El juicio se internó por un inexplorado territorio dialéctico de argumentos y contraargumentos, de criterios y anticriterios, donde los códigos morales fueron anatemizados acaloradamente por unos y defendidos con furia por otros. Todos se creían poseedores de la verdad, de modo que poco era de extrañar que el debate desembocara en una ardorosa confusión. Así, llegado el momento del veredicto, nadie supo quién era más culpable: el maniático que ocultaba su impudicia debajo de la gabardina, o el juez, que exhibía llanamente su pudor… [3]


Los dichos del Petrakuende

Una de las ventajas del texto oral es que lo puedes seguir practicando en la vejez

Me encanta tener texto con más de dos…

Practiquemos texto salvaje hasta alcanzar el sarcasmo.

Desistí del amor platónico cuando conocí el amor textual.

Hay mujeres temerarias que practican el texto oral sin protección…

Las librerías, ¿son sitios  de explotación y comercio textual?

Quisiera ser un hombre con más potencia textual…

La inactividad textual es peligrosa: produce olvido.

El primer amor te elige a ti, el último casi siempre lo eliges tú.

Mi fantasía textual es que me comas y punto…

Soy un maniático textual: no me resisto a jugar con la lengua.

Mi vida textual está llena de paréntesis, interrogaciones, tildes y guiones bajos…a veces es sólo puntos suspensivos…

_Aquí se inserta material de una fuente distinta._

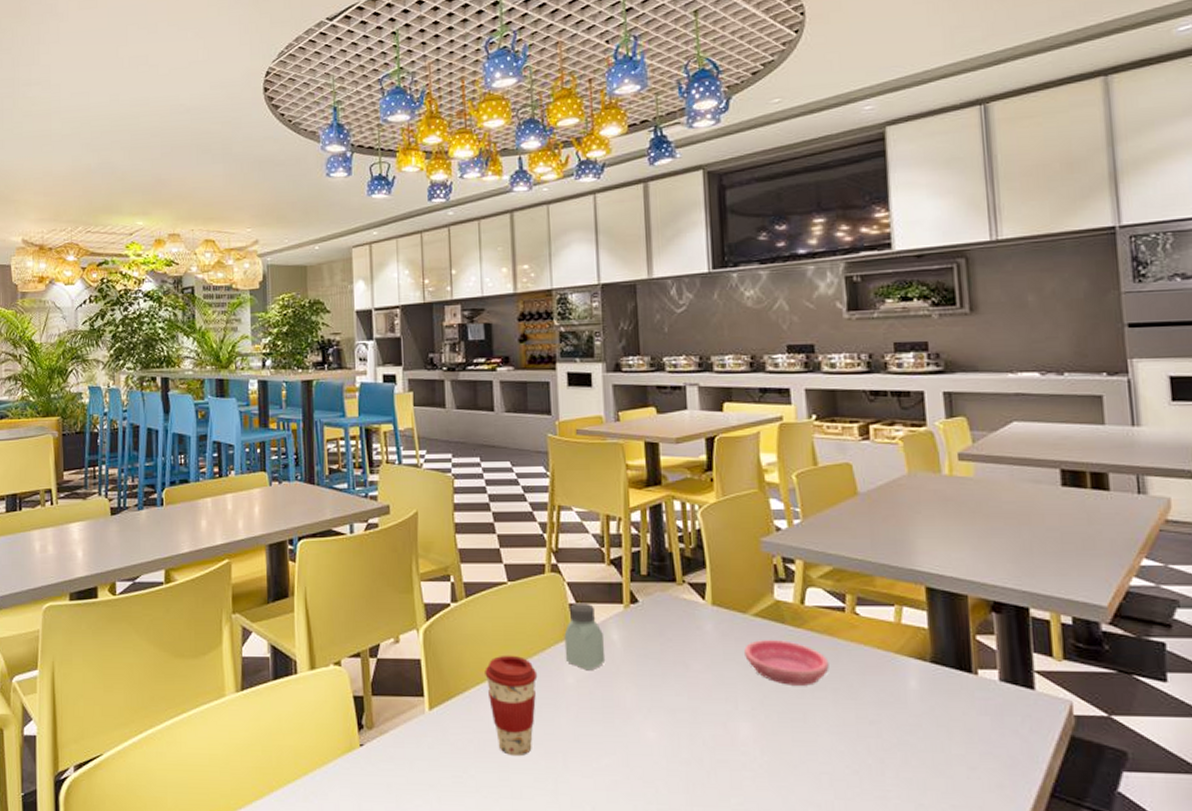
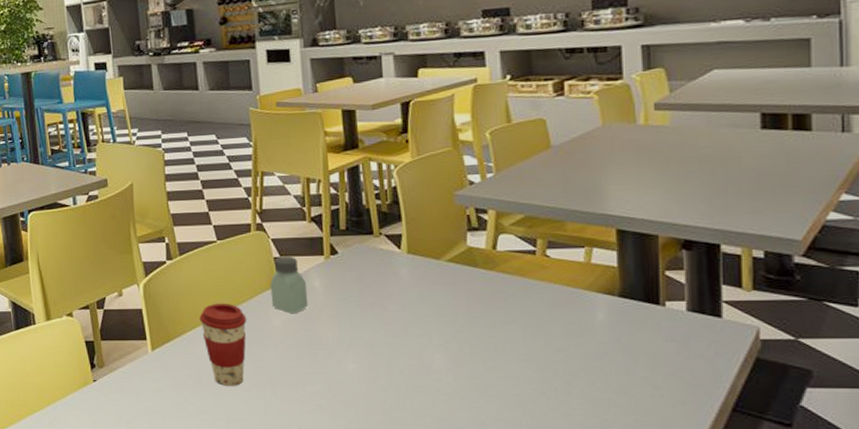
saucer: present [744,640,829,686] -> none [438,282,519,321]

Mi deseo más poético es satisfacerte textualmente todas las noches…

Cachondo es mojar la pluma. Perverso es chuparse la gallina entera.

Me declaro abiertamente heterotextual: disfruto del texto con diversos géneros…

No porque se inflame el textículo habrá de convertirse en novela.


Si usas la lengua practica el texto seguro. Interrogaciones y exclamaciones incluyen 69 obligatorio. ¡Ábrelas y ciérralas!: ¿? ¡!



[1] Semblanza. Cortesía del propio Günter Petrak.
[2] Revista El Cuento No. 103 – 104, Julio – Diciembre 1987.
[3] Revista El Cuento No. 125, Enero-Marzo 1993.